● **Dataset items**:
■ ■ ■ ■ ■ ■ ■

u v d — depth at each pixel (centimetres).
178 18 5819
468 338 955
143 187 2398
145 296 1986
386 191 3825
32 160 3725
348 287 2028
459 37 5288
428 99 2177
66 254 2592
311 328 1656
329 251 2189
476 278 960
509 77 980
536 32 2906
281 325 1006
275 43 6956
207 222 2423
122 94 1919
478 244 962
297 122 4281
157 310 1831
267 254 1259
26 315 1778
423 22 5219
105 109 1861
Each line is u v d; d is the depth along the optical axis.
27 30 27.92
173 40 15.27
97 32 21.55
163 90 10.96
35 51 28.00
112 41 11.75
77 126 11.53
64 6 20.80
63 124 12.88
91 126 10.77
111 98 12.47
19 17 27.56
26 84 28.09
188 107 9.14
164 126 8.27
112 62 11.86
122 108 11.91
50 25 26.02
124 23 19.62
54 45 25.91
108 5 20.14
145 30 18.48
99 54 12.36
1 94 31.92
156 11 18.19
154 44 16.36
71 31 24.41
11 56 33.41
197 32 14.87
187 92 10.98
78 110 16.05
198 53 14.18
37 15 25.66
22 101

■ ■ ■ ■ ■ ■ ■

● **Assignment**:
Across the data above, count every line with "depth" in it and write only the total.

● **Your solution**:
2